MDR development would allow 280 units and require 656 parking lots. This would pave over the vast majority of the grassland. Environmental consequences would include:
1) Destruction of the last remaining wildlife corridor between the Twin Lakes to the north and the Johnson/Coen Trust and Walden Ponds to the south.
According to the report “Best Management Practices for Wildlife Corridors” (Beier et al., 2008), the Center for Biological Diversity and a wealth of other research, the minimum width for wildlife corridors should be about 1,000 feet wide for most of its length. This is about the current width of the Twin Lakes corridor. BCHA’s proposal to maintain an 80-foot-wide corridor is unscientific and inadequate.
Impacts of corridor loss:
- Reduced movement and viability of animal populations, and ecosystem imbalance
- Increased vulnerability to environmental disturbances and lower resiliency
- Increased human-wildlife interactions and safety risks to people, pets, and wildlife
2) Destruction of habitat for Species of Special Concern and other wildlife
Six Boulder County Wildlife Species of Special Concern live directly on the fields: Tiger salamanders, meadow voles, garter snakes, belted kingfisher, northern flicker, and wood ducks. Eighteen other Species of Special Concern have been documented using the fields for foraging, such as northern harriers, bushtits, pine siskins, prairie falcons, and a variety of other birds. An MDR land-use change would remove this habitat. Other wildlife, such as ground-nesting birds protected by the Migratory Bird Treaty Act, would also lose habitat. This summer, BCHA’s own hired biologist found a mallard’s nest and meadowlark’s nest with five babies in the fields.
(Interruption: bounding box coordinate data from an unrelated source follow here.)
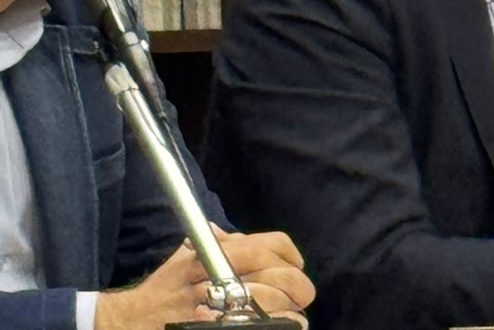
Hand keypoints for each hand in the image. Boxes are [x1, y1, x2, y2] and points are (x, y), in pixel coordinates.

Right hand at [94, 228, 314, 329]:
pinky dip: (276, 326)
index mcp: (218, 253)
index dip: (290, 254)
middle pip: (279, 275)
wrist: (129, 322)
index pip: (269, 245)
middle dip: (298, 285)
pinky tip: (281, 325)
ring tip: (294, 315)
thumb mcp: (186, 257)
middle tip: (303, 294)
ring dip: (290, 311)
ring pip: (274, 305)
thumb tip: (232, 235)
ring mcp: (220, 306)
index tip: (297, 264)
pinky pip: (260, 326)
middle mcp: (222, 275)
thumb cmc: (162, 289)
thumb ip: (214, 244)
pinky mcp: (216, 325)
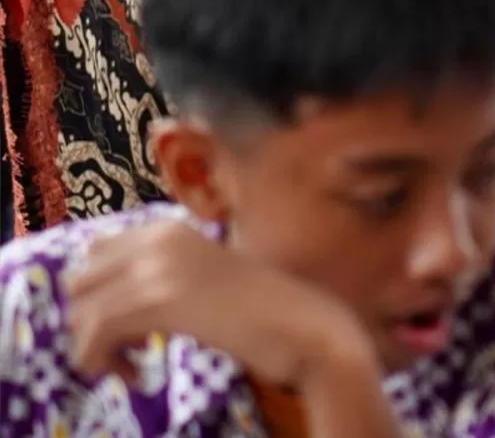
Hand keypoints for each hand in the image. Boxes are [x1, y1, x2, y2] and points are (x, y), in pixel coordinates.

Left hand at [64, 220, 374, 387]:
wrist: (307, 328)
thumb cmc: (262, 312)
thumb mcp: (201, 279)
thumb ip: (159, 275)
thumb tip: (101, 301)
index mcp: (169, 228)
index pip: (93, 255)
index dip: (97, 297)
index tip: (124, 329)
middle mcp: (159, 237)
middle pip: (78, 281)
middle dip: (88, 323)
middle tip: (123, 353)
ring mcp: (160, 265)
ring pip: (81, 310)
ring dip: (94, 349)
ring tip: (129, 369)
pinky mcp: (163, 299)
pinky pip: (97, 333)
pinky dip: (102, 361)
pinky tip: (136, 375)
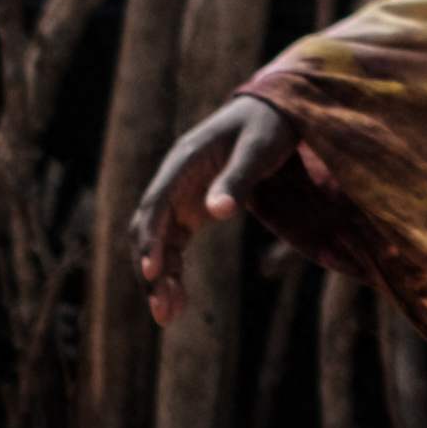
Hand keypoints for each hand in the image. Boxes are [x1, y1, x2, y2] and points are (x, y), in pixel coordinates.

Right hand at [132, 96, 298, 324]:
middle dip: (150, 269)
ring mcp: (180, 198)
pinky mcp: (191, 211)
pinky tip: (179, 301)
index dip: (151, 238)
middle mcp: (174, 181)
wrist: (277, 111)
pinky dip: (173, 272)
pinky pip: (174, 246)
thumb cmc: (268, 125)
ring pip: (158, 243)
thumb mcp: (259, 148)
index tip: (152, 271)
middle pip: (149, 229)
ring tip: (167, 316)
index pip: (157, 203)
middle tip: (162, 309)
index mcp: (184, 161)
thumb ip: (238, 179)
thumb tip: (216, 213)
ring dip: (159, 278)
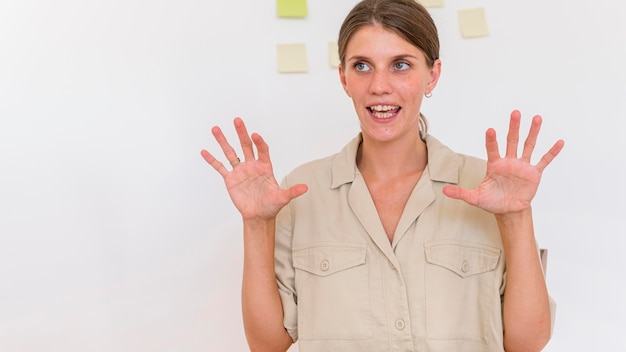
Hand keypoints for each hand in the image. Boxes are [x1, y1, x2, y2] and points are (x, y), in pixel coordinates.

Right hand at [201, 118, 307, 220]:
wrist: (258, 216)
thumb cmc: (271, 206)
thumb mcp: (282, 198)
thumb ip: (292, 191)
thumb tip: (306, 188)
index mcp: (265, 167)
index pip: (262, 150)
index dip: (259, 142)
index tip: (255, 136)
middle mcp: (252, 165)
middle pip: (245, 145)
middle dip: (241, 133)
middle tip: (237, 120)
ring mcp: (240, 171)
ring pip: (230, 153)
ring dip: (223, 141)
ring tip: (215, 129)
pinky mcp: (230, 179)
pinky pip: (220, 167)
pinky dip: (212, 160)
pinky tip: (204, 151)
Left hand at [442, 110, 563, 214]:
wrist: (508, 210)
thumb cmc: (492, 201)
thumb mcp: (475, 198)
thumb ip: (461, 193)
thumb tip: (443, 191)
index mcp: (494, 165)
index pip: (492, 149)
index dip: (491, 141)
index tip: (490, 130)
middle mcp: (509, 161)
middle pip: (512, 141)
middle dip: (513, 127)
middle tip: (515, 112)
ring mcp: (522, 166)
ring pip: (528, 145)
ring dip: (533, 132)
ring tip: (536, 118)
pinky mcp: (534, 173)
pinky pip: (544, 160)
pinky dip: (551, 152)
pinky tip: (559, 142)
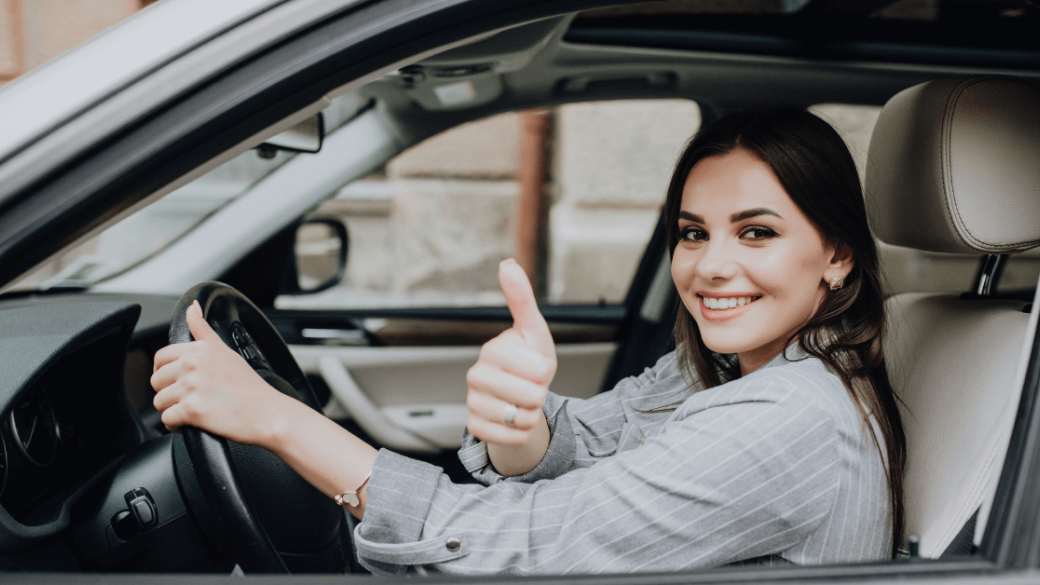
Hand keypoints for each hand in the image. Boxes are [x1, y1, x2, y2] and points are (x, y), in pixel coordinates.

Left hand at [151, 301, 294, 446]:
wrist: (266, 413)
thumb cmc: (249, 386)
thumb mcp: (226, 350)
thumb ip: (203, 329)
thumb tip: (192, 307)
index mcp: (198, 349)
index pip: (160, 358)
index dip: (165, 372)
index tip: (177, 381)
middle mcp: (192, 365)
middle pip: (156, 381)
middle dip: (169, 393)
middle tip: (191, 398)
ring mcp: (191, 387)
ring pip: (159, 402)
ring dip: (172, 410)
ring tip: (193, 411)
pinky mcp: (191, 410)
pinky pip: (166, 420)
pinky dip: (176, 426)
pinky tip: (191, 423)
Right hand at [465, 259, 556, 445]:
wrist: (519, 397)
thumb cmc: (528, 360)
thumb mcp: (533, 330)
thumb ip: (522, 298)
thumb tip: (507, 263)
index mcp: (491, 350)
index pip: (535, 368)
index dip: (544, 371)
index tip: (537, 366)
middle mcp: (475, 376)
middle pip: (530, 396)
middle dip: (541, 395)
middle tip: (531, 387)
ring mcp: (472, 402)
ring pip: (521, 419)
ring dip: (532, 415)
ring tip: (523, 403)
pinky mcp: (474, 427)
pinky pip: (510, 438)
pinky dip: (521, 435)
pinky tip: (514, 420)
3) Light and noise pollution on adjacent, undestroyed open space
Dark-sky lighting, as BCHA proposes, helps astronomers but not wildlife. Impacts:
- “Grasslands are also open habitats with few barriers to block lights. Research shows influence of lighting on nesting behavior of birds, distribution of predators, and signaling by bioluminescent organisms such as fireflies.” (Longcore, 2016)
- Artificial lighting impairs the ability of nocturnal animals to navigate corridors (Beier 2006) and has been linked to declining reptile populations (Perry and Fisher 2006).
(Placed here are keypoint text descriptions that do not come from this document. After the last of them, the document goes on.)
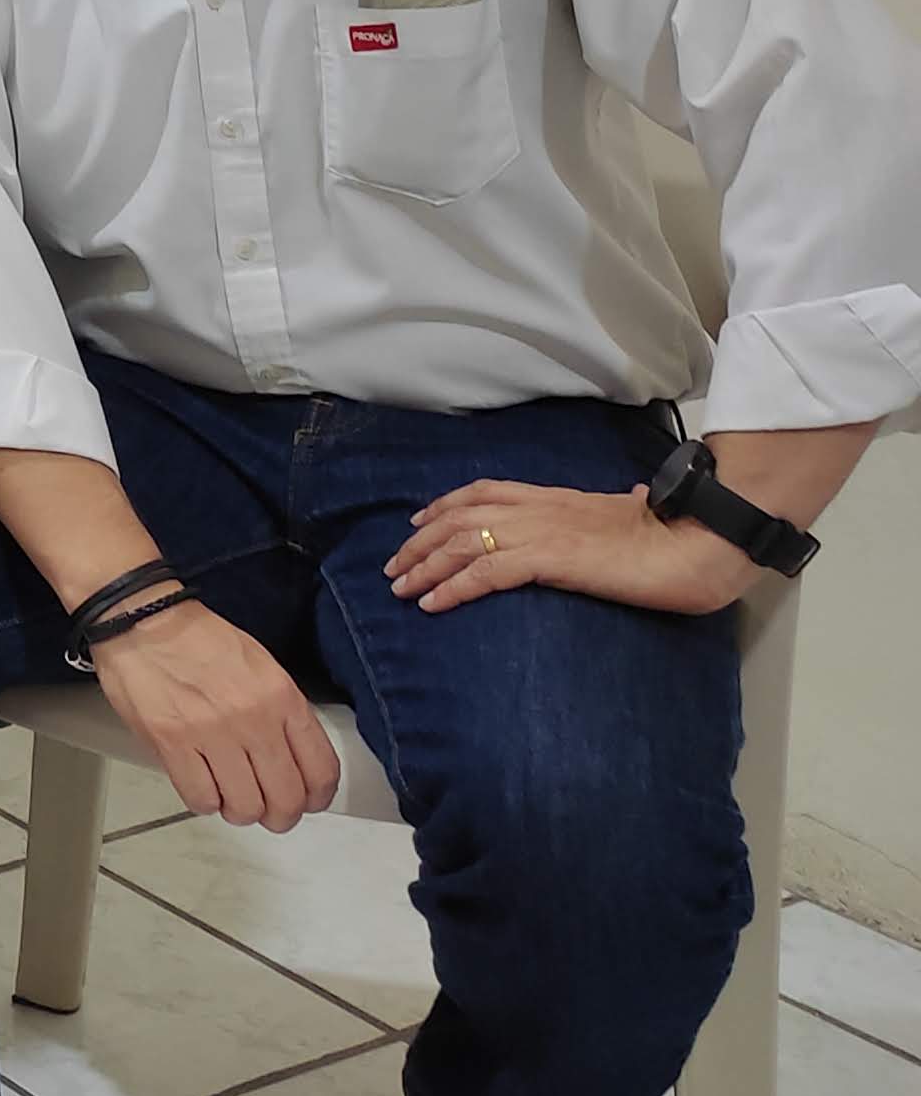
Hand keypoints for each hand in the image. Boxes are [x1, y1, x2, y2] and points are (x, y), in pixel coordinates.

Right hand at [85, 598, 342, 831]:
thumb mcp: (261, 666)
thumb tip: (291, 757)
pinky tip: (202, 786)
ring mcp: (212, 733)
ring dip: (239, 811)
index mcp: (281, 696)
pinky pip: (201, 798)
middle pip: (286, 799)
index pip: (321, 770)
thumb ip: (282, 712)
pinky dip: (204, 802)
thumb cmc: (196, 638)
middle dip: (280, 815)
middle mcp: (253, 719)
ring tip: (230, 798)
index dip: (316, 797)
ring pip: (245, 807)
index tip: (307, 801)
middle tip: (269, 811)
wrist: (143, 619)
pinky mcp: (172, 743)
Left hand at [387, 478, 747, 617]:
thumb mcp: (637, 514)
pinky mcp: (552, 559)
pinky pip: (487, 571)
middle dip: (420, 542)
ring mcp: (544, 531)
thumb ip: (622, 508)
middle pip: (459, 516)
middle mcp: (541, 508)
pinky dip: (453, 586)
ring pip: (463, 542)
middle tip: (394, 567)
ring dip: (424, 566)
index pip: (483, 492)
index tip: (418, 524)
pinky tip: (432, 603)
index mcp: (557, 497)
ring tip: (400, 588)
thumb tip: (635, 499)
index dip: (444, 506)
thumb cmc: (678, 533)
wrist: (701, 540)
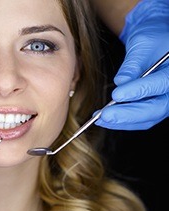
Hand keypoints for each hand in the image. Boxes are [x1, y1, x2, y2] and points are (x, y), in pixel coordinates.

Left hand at [95, 0, 168, 129]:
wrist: (156, 40)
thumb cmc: (152, 37)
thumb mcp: (142, 43)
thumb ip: (132, 64)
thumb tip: (120, 82)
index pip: (160, 84)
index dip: (138, 91)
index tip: (116, 95)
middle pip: (154, 109)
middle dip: (127, 114)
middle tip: (105, 116)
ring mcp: (166, 100)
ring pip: (147, 118)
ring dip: (122, 121)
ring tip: (100, 119)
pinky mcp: (155, 106)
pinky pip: (142, 118)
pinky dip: (124, 121)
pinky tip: (105, 119)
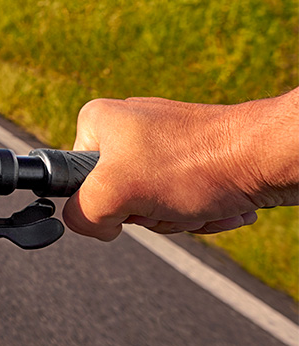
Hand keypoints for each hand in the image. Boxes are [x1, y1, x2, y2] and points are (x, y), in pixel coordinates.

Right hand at [62, 91, 298, 239]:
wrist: (270, 157)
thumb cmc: (196, 164)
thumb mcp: (114, 192)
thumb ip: (79, 213)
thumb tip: (83, 224)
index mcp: (98, 122)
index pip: (76, 182)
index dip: (103, 204)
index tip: (130, 201)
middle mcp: (129, 128)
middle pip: (118, 198)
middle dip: (150, 215)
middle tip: (169, 204)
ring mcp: (165, 143)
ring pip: (154, 205)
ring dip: (180, 217)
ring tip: (200, 202)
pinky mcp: (195, 158)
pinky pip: (183, 200)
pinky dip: (201, 212)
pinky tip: (220, 205)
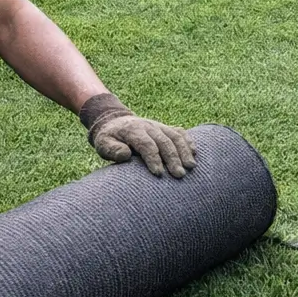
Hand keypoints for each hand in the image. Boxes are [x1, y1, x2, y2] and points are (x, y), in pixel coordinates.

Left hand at [80, 92, 196, 177]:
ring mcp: (158, 126)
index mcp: (132, 130)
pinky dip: (188, 141)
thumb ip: (112, 149)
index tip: (158, 174)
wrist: (115, 121)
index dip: (153, 158)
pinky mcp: (165, 128)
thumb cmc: (109, 138)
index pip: (146, 144)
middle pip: (164, 141)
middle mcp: (148, 126)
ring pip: (175, 136)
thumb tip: (126, 155)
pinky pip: (180, 132)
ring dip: (184, 151)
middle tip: (179, 175)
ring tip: (190, 167)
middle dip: (172, 158)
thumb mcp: (103, 144)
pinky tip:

- Noise can disturb or repel some animals and impede movement (Minton 1968, Liddle 1997).
- Light and noise pollution especially affect “linear vegetated corridors like ditches.” (Keeley, OSMP)
4) Number of annual visits to the Twin Lakes Open Space would nearly double
The Twin Lakes Open Space is the most heavily used open space property in the County. In 2012, it received more than 103,000 user visits a year. MDR would add about 700 people. If just one-third of them were to use the Twin Lakes each day, that would equate to 85,000 additional user visits annually—an 183% increase. This would significantly stress an already strained environment. At least four other Wildlife Species of Special Concern use the adjacent Twin Lakes (for a total of 28 in the living at or using the area). They would be affected by spillover impacts of overuse in this interconnected ecosystem.
Cross-jurisdictional impacts: Loss of habitat connections, destruction of Significant Habitat (as defined by Article 7 of Boulder County’s Land Use Code) for Species of Special Concern, unmitigable harm to environmental quality, and a significant loss of wildlife beloved by Gunbarrel residents.